I am programming a connect four AI for a small university project. It works fine on my core 2 duo, but I wondered if CUDA might speed it up.
I tried to find an implementation of minimax algorithm in CUDA, but I could not find any, and therefore I wonder if it is possible to do that in CUDA.
I know that there is no recursive function in CUDA, but that is not the real problem.
I read that the 32 threads of warp have to do the same instruction, is that true?
If I have a card with 200 stream processors, will each one of them be able to run a kernel searching a part of the tree, or will this be impossible because of SIMT?

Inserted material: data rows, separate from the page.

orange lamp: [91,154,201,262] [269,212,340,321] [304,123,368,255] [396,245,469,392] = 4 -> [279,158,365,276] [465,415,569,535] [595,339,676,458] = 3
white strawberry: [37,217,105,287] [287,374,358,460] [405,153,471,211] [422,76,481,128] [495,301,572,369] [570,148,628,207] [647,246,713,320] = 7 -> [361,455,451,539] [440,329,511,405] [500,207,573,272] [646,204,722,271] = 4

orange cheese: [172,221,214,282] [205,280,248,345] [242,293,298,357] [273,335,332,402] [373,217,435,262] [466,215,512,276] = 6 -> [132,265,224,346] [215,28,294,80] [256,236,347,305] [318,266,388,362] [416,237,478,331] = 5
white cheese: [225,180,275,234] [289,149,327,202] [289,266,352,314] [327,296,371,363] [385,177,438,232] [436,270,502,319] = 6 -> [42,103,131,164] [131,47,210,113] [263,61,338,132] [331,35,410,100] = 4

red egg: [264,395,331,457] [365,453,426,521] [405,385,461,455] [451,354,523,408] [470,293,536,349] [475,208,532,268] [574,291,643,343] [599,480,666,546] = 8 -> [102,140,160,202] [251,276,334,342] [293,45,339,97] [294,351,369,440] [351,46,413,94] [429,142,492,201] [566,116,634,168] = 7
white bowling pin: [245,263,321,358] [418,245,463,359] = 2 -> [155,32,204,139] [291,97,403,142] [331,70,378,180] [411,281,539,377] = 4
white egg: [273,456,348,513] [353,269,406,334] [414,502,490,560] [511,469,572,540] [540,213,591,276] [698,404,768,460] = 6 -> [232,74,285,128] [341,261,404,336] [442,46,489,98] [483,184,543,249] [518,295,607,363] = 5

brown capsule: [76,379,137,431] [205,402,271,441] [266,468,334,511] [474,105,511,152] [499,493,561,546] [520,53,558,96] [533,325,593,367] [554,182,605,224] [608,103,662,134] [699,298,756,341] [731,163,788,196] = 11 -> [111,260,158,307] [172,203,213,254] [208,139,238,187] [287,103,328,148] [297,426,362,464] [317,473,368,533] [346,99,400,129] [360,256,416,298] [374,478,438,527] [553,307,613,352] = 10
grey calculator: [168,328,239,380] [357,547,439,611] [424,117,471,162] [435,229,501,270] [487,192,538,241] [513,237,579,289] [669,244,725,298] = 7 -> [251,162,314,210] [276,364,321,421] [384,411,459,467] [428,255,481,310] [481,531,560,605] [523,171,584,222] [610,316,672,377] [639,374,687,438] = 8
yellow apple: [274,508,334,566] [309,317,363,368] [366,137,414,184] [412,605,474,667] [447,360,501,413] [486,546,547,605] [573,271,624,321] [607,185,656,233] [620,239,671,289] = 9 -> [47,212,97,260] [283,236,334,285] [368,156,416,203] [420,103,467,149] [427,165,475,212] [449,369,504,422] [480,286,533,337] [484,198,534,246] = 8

You might be able to some kind of a breadth-first search by doing a “reverse reduction” (look at the reduction SDK sample, and then think about it in reverse). Then, when you hit whatever depth you want to search for, you can do a kind of forward reduction, saving the path taken to each end-node. Or, if your tree is symmetric (every node has the same number of children, at least in the sense that you allocate memory for the same number of children for each node), you will know the memory locations of each end-node, so you can copy the results of the reverse-reduction back to the host, loop through the check the values of all end-nodes, then work backwards to the current state from the optimal end-node in order to decide which move to take.
If you use what I said, don’t think of your kernel as searching part of the tree…instead think of your kernel (at least, the “reverse-reduction”) kernel as building your tree, which can be “searched” either by standard reduction on the GPU or by the “memory offset” method on the host.